━━━━━ SUPPLIED MATERIAL
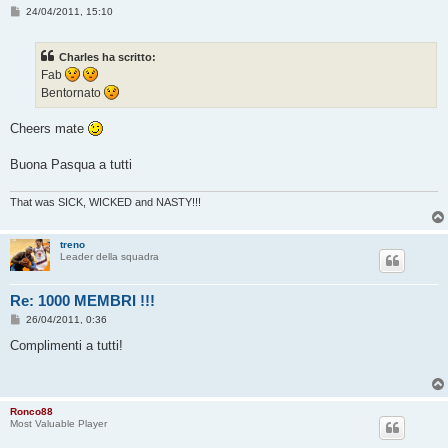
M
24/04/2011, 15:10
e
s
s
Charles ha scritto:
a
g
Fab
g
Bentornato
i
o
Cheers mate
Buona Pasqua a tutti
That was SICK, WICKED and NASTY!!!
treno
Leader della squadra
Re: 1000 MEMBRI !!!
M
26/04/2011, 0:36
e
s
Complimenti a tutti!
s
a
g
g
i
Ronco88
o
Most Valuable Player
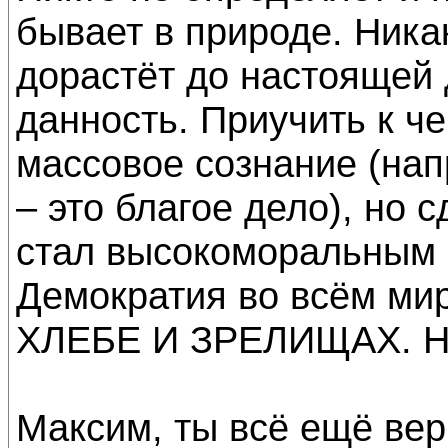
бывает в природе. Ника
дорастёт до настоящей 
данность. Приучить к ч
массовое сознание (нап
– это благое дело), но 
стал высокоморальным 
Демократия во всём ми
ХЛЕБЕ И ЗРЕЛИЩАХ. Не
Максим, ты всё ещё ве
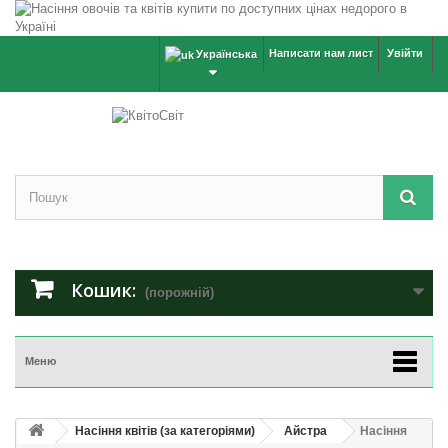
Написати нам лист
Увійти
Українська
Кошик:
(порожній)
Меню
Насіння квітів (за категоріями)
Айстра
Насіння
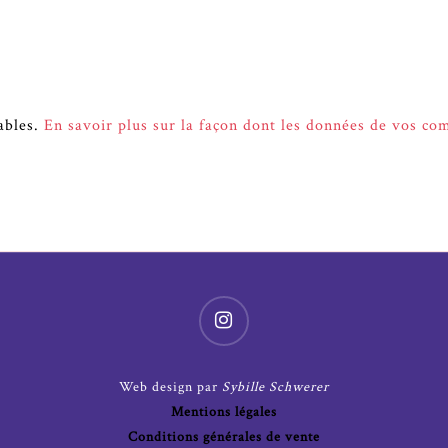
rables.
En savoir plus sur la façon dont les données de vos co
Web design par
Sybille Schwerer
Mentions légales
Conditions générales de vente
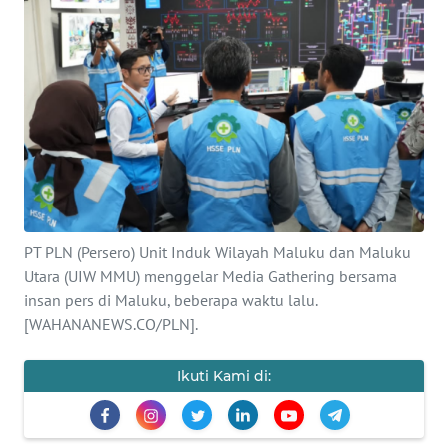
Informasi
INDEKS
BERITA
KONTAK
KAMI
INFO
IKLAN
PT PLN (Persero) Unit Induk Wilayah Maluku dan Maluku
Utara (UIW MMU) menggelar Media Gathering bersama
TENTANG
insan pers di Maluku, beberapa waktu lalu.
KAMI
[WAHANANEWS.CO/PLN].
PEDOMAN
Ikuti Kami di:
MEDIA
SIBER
━━━━━━━━━━
> _ACTION ITEM_
Return the text read from each of the records above, line for line and without any changes. Leave out the picture markers.

> _WORKED SOLUTION_
M
24/04/2011, 15:10
e
s
s
Charles ha scritto:
a
g
Fab
g
Bentornato
i
o
Cheers mate
Buona Pasqua a tutti
That was SICK, WICKED and NASTY!!!
treno
Leader della squadra
Re: 1000 MEMBRI !!!
M
26/04/2011, 0:36
e
s
Complimenti a tutti!
s
a
g
g
i
Ronco88
o
Most Valuable Player
бывает в природе. Ника
дорастёт до настоящей 
данность. Приучить к ч
массовое сознание (нап
– это благое дело), но 
стал высокоморальным 
Демократия во всём ми
ХЛЕБЕ И ЗРЕЛИЩАХ. Не
Максим, ты всё ещё ве
Написати нам лист
Увійти
Українська
Кошик:
(порожній)
Меню
Насіння квітів (за категоріями)
Айстра
Насіння
rables.
En savoir plus sur la façon dont les données de vos co
Web design par
Sybille Schwerer
Mentions légales
Conditions générales de vente
Informasi
INDEKS
BERITA
KONTAK
KAMI
INFO
IKLAN
PT PLN (Persero) Unit Induk Wilayah Maluku dan Maluku
Utara (UIW MMU) menggelar Media Gathering bersama
TENTANG
insan pers di Maluku, beberapa waktu lalu.
KAMI
[WAHANANEWS.CO/PLN].
PEDOMAN
Ikuti Kami di:
MEDIA
SIBER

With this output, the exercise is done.